(Xuanyu Han/Getty Images/iStock photo/Foreign Policy illustration)
Daily life in China is gated by security technology, from the body scanners and X-ray machines at every urban metro station to the demand for ID numbers on social media platforms so that dangerous speech can be traced and punished. Technologies once seen as potentially empowering the public have become tools for an increasingly dictatorial government—tools that Beijing is now determined to sell to the developing world.
In 2015, the Chinese government launched its Made in China 2025 plan to dominate cutting-edge technological industries. This was followed up last year for plans for the country to be a world leader in the field of artificial intelligence by 2030 and to build a $150 billion industry. The developing world is a big part of these ambitions. But China doesn’t just want to dominate these markets. It wants to use developing countries as a laboratory to improve its own surveillance technologies.
Many parts of Africa are now essentially reliant on Chinese companies for their telecoms and digital services. Transsion Holdings, a Shenzhen-based company, was the No. 1 smartphone company in Africa in 2017. ZTE, a Chinese telecoms giant, provides the infrastructure for the Ethiopian government to monitor its citizens’ communications. Hikvision, the world’s leading surveillance camera manufacturer, has just opened an office in Johannesburg.
The latest is CloudWalk Technology, a Guangzhou-based start-up that has signed a deal with the Zimbabwean government to provide a mass facial recognition program. The agreement is currently on hold until Zimbabwe’s elections on July 30. But if it goes through, it will enable Zimbabwe, a country with a bleak record on human rights, to replicate parts of the surveillance infrastructure that have made freedoms so limited in China. And by gaining access to a population with a racial mix far different from China’s, CloudWalk will be better able to train racial biases out of its facial recognition systems—a problem that has beleaguered facial recognition companies around the world and which could give China a vital edge.
Zimbabwean President Robert Mugabe, left, and his Chinese counterpart Xi Jinping participate in a signing ceremony at the Great Hall of the People on Aug. 25, 2014, in Beijing, during Mugabe’s five-day state visit. (Diego Azubel-Pool/Getty Images)
The CloudWalk deal is built on the back of a long-standing relationship between former Zimbabwean President Robert Mugabe’s regime, seen by China as an ideological ally, and Beijing. Current President Emmerson Mnangagwa was sworn into office in November 2017 after a military coup forced Mugabe to resign after 37 years of increasingly repressive rule. But activists fear that Mnangagwa, Mugabe’s former consigliere, will continue the patterns of his predecessor, especially if his regime is backed up with new security technology.

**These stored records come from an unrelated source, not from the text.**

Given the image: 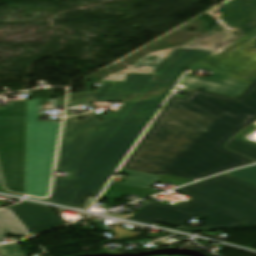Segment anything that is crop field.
<instances>
[{
    "label": "crop field",
    "mask_w": 256,
    "mask_h": 256,
    "mask_svg": "<svg viewBox=\"0 0 256 256\" xmlns=\"http://www.w3.org/2000/svg\"><path fill=\"white\" fill-rule=\"evenodd\" d=\"M255 120L256 78L237 98L194 88L171 95L122 168L196 181L256 163L223 148Z\"/></svg>",
    "instance_id": "8a807250"
},
{
    "label": "crop field",
    "mask_w": 256,
    "mask_h": 256,
    "mask_svg": "<svg viewBox=\"0 0 256 256\" xmlns=\"http://www.w3.org/2000/svg\"><path fill=\"white\" fill-rule=\"evenodd\" d=\"M210 54L177 49L169 58L151 56L136 65L155 66L154 74H128L124 82L102 81L88 92L89 101L125 104L114 119L99 123L73 207L81 208L87 195L98 197L186 68Z\"/></svg>",
    "instance_id": "ac0d7876"
},
{
    "label": "crop field",
    "mask_w": 256,
    "mask_h": 256,
    "mask_svg": "<svg viewBox=\"0 0 256 256\" xmlns=\"http://www.w3.org/2000/svg\"><path fill=\"white\" fill-rule=\"evenodd\" d=\"M189 196L174 207L140 201L147 204L131 220L148 224L160 223L179 227L194 217H205V225L199 230H222L256 226V206L232 196L195 183L177 190ZM180 230L193 232L196 229L183 227Z\"/></svg>",
    "instance_id": "34b2d1b8"
},
{
    "label": "crop field",
    "mask_w": 256,
    "mask_h": 256,
    "mask_svg": "<svg viewBox=\"0 0 256 256\" xmlns=\"http://www.w3.org/2000/svg\"><path fill=\"white\" fill-rule=\"evenodd\" d=\"M27 117L25 193L48 196L61 124Z\"/></svg>",
    "instance_id": "412701ff"
},
{
    "label": "crop field",
    "mask_w": 256,
    "mask_h": 256,
    "mask_svg": "<svg viewBox=\"0 0 256 256\" xmlns=\"http://www.w3.org/2000/svg\"><path fill=\"white\" fill-rule=\"evenodd\" d=\"M27 101L0 109V168L6 187L24 193Z\"/></svg>",
    "instance_id": "f4fd0767"
},
{
    "label": "crop field",
    "mask_w": 256,
    "mask_h": 256,
    "mask_svg": "<svg viewBox=\"0 0 256 256\" xmlns=\"http://www.w3.org/2000/svg\"><path fill=\"white\" fill-rule=\"evenodd\" d=\"M79 117L87 118L79 121ZM97 125L95 111L65 119L56 171L73 172V175L72 179H55L54 184L79 185Z\"/></svg>",
    "instance_id": "dd49c442"
},
{
    "label": "crop field",
    "mask_w": 256,
    "mask_h": 256,
    "mask_svg": "<svg viewBox=\"0 0 256 256\" xmlns=\"http://www.w3.org/2000/svg\"><path fill=\"white\" fill-rule=\"evenodd\" d=\"M256 41V31L227 48L218 55L205 58L199 64L221 73H227L247 84L256 77V53L245 49Z\"/></svg>",
    "instance_id": "e52e79f7"
},
{
    "label": "crop field",
    "mask_w": 256,
    "mask_h": 256,
    "mask_svg": "<svg viewBox=\"0 0 256 256\" xmlns=\"http://www.w3.org/2000/svg\"><path fill=\"white\" fill-rule=\"evenodd\" d=\"M218 27L241 37L256 30V0H226L210 12Z\"/></svg>",
    "instance_id": "d8731c3e"
},
{
    "label": "crop field",
    "mask_w": 256,
    "mask_h": 256,
    "mask_svg": "<svg viewBox=\"0 0 256 256\" xmlns=\"http://www.w3.org/2000/svg\"><path fill=\"white\" fill-rule=\"evenodd\" d=\"M197 68L214 71L199 64L190 68L189 71H194ZM179 84L220 94H225L233 97H237L242 92V90L247 86V84L227 74L223 75L216 71H214V73L207 79L191 75H185Z\"/></svg>",
    "instance_id": "5a996713"
},
{
    "label": "crop field",
    "mask_w": 256,
    "mask_h": 256,
    "mask_svg": "<svg viewBox=\"0 0 256 256\" xmlns=\"http://www.w3.org/2000/svg\"><path fill=\"white\" fill-rule=\"evenodd\" d=\"M10 209L23 222L32 235L64 224L49 208L22 203Z\"/></svg>",
    "instance_id": "3316defc"
},
{
    "label": "crop field",
    "mask_w": 256,
    "mask_h": 256,
    "mask_svg": "<svg viewBox=\"0 0 256 256\" xmlns=\"http://www.w3.org/2000/svg\"><path fill=\"white\" fill-rule=\"evenodd\" d=\"M199 183L256 205V185L229 173Z\"/></svg>",
    "instance_id": "28ad6ade"
},
{
    "label": "crop field",
    "mask_w": 256,
    "mask_h": 256,
    "mask_svg": "<svg viewBox=\"0 0 256 256\" xmlns=\"http://www.w3.org/2000/svg\"><path fill=\"white\" fill-rule=\"evenodd\" d=\"M240 39L241 37L223 30L204 41L196 40L186 46L179 47V48L204 49L214 54H218ZM175 49H171V50H167V51H163V52H159L151 55L160 56V57H169Z\"/></svg>",
    "instance_id": "d1516ede"
},
{
    "label": "crop field",
    "mask_w": 256,
    "mask_h": 256,
    "mask_svg": "<svg viewBox=\"0 0 256 256\" xmlns=\"http://www.w3.org/2000/svg\"><path fill=\"white\" fill-rule=\"evenodd\" d=\"M3 229H8L12 235L20 234L23 238L31 236L22 222L9 208L0 210V238L6 237Z\"/></svg>",
    "instance_id": "22f410ed"
},
{
    "label": "crop field",
    "mask_w": 256,
    "mask_h": 256,
    "mask_svg": "<svg viewBox=\"0 0 256 256\" xmlns=\"http://www.w3.org/2000/svg\"><path fill=\"white\" fill-rule=\"evenodd\" d=\"M78 187L79 186L53 185L51 198L43 201L72 207Z\"/></svg>",
    "instance_id": "cbeb9de0"
},
{
    "label": "crop field",
    "mask_w": 256,
    "mask_h": 256,
    "mask_svg": "<svg viewBox=\"0 0 256 256\" xmlns=\"http://www.w3.org/2000/svg\"><path fill=\"white\" fill-rule=\"evenodd\" d=\"M119 172L130 175L124 184L142 187L146 189H149L151 185L159 178L158 176L123 170V169H120Z\"/></svg>",
    "instance_id": "5142ce71"
},
{
    "label": "crop field",
    "mask_w": 256,
    "mask_h": 256,
    "mask_svg": "<svg viewBox=\"0 0 256 256\" xmlns=\"http://www.w3.org/2000/svg\"><path fill=\"white\" fill-rule=\"evenodd\" d=\"M225 148L256 161V147L236 137L232 138Z\"/></svg>",
    "instance_id": "d9b57169"
},
{
    "label": "crop field",
    "mask_w": 256,
    "mask_h": 256,
    "mask_svg": "<svg viewBox=\"0 0 256 256\" xmlns=\"http://www.w3.org/2000/svg\"><path fill=\"white\" fill-rule=\"evenodd\" d=\"M154 70H155V67L132 66L104 80L124 81V78L128 73H153Z\"/></svg>",
    "instance_id": "733c2abd"
},
{
    "label": "crop field",
    "mask_w": 256,
    "mask_h": 256,
    "mask_svg": "<svg viewBox=\"0 0 256 256\" xmlns=\"http://www.w3.org/2000/svg\"><path fill=\"white\" fill-rule=\"evenodd\" d=\"M0 256H25L19 243L0 246Z\"/></svg>",
    "instance_id": "4a817a6b"
},
{
    "label": "crop field",
    "mask_w": 256,
    "mask_h": 256,
    "mask_svg": "<svg viewBox=\"0 0 256 256\" xmlns=\"http://www.w3.org/2000/svg\"><path fill=\"white\" fill-rule=\"evenodd\" d=\"M230 173L256 184V166L238 169Z\"/></svg>",
    "instance_id": "bc2a9ffb"
},
{
    "label": "crop field",
    "mask_w": 256,
    "mask_h": 256,
    "mask_svg": "<svg viewBox=\"0 0 256 256\" xmlns=\"http://www.w3.org/2000/svg\"><path fill=\"white\" fill-rule=\"evenodd\" d=\"M88 93L70 94L68 106L91 105L88 101Z\"/></svg>",
    "instance_id": "214f88e0"
},
{
    "label": "crop field",
    "mask_w": 256,
    "mask_h": 256,
    "mask_svg": "<svg viewBox=\"0 0 256 256\" xmlns=\"http://www.w3.org/2000/svg\"><path fill=\"white\" fill-rule=\"evenodd\" d=\"M43 100L28 101L27 115L40 114Z\"/></svg>",
    "instance_id": "92a150f3"
},
{
    "label": "crop field",
    "mask_w": 256,
    "mask_h": 256,
    "mask_svg": "<svg viewBox=\"0 0 256 256\" xmlns=\"http://www.w3.org/2000/svg\"><path fill=\"white\" fill-rule=\"evenodd\" d=\"M246 50L254 53V52H256V46L252 45L249 48H247Z\"/></svg>",
    "instance_id": "dafd665d"
},
{
    "label": "crop field",
    "mask_w": 256,
    "mask_h": 256,
    "mask_svg": "<svg viewBox=\"0 0 256 256\" xmlns=\"http://www.w3.org/2000/svg\"><path fill=\"white\" fill-rule=\"evenodd\" d=\"M0 192L10 193V192H8L7 190H5V189L2 187V185H0ZM10 194H13V193H10ZM15 195H17V194H15Z\"/></svg>",
    "instance_id": "00972430"
},
{
    "label": "crop field",
    "mask_w": 256,
    "mask_h": 256,
    "mask_svg": "<svg viewBox=\"0 0 256 256\" xmlns=\"http://www.w3.org/2000/svg\"><path fill=\"white\" fill-rule=\"evenodd\" d=\"M150 57V55H148V56H146L144 59H142V60H145V59H148Z\"/></svg>",
    "instance_id": "a9b5d70f"
},
{
    "label": "crop field",
    "mask_w": 256,
    "mask_h": 256,
    "mask_svg": "<svg viewBox=\"0 0 256 256\" xmlns=\"http://www.w3.org/2000/svg\"><path fill=\"white\" fill-rule=\"evenodd\" d=\"M0 184H2L1 177H0Z\"/></svg>",
    "instance_id": "4177f3b9"
}]
</instances>
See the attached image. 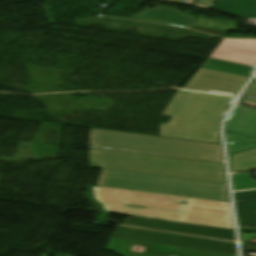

The deal between CloudWalk and the Zimbabwean government will not cover just CCTV cameras. According to a report in the Chinese state newspaper Science and Technology Daily, smart financial systems, airport, railway, and bus station security, and a national facial database will all be part of the project. The deal—along with dozens of other cooperation agreements between Harare and Chinese technology and biotech firms—was signed in April. Like every other foreign deal done by a Chinese firm of late, it has been wrapped into China’s increasingly all-encompassing Belt and Road Initiative.
Like every other foreign deal done by a Chinese firm of late, it has been wrapped into China’s increasingly all-encompassing Belt and Road Initiative.
The CloudWalk deal is the first Chinese AI project in Africa. Google is opening its first Africa AI research center in Ghana this year, but Eric Olander, founder of the China Africa Project—a podcast and online resource that examines the relationship between China and Africa—noted that many Western companies “aren’t willing to make that step that the Chinese are willing to do. … [The Chinese] are willing to make an investment in a market as volatile as Zimbabwe, where companies from other countries are not.”
Indeed, with massive state and private backing for AI projects—according to a CB Insights report, nearly half of global investment in AI went to Chinese start-ups last year, surpassing the United States for the first time—Chinese companies can afford to take risks. CloudWalk itself was the recipient of a $301 million grant from the Guangzhou municipal government.
“We are concerned about the deal, given how CloudWalk provides facial recognition technologies to the Chinese police,” said Maya Wang, a senior China researcher for Human Rights Watch. “We have previously documented [the Chinese] Ministry of Public Security’s use of AI-enabled technologies for mass surveillance that targets particular social groups, such as ethnic minorities and those who pose political threats to the government.”
Some Zimbabweans are concerned about how their data will fare in China. Andy, who asked that only his first name be used, is studying for a Ph.D. at Beijing Normal University. For him, “the question is what the Chinese company will do with our identities. … It sounds like a spy game.” He also says that he “know[s] for a fact” that “the Zimbabwe government will use this tech to try and control people’s freedom.”
In Zimbabwe, freedom of expression has long been oppressed or monitored by various means. In 2015, Mugabe accepted a gift of cybersurveillance software from the Iranian government, including IMSI catchers, which are used to eavesdrop on telephone conversations. In 2016, he cited China as an example of social media regulation that he hoped Zimbabwe could emulate.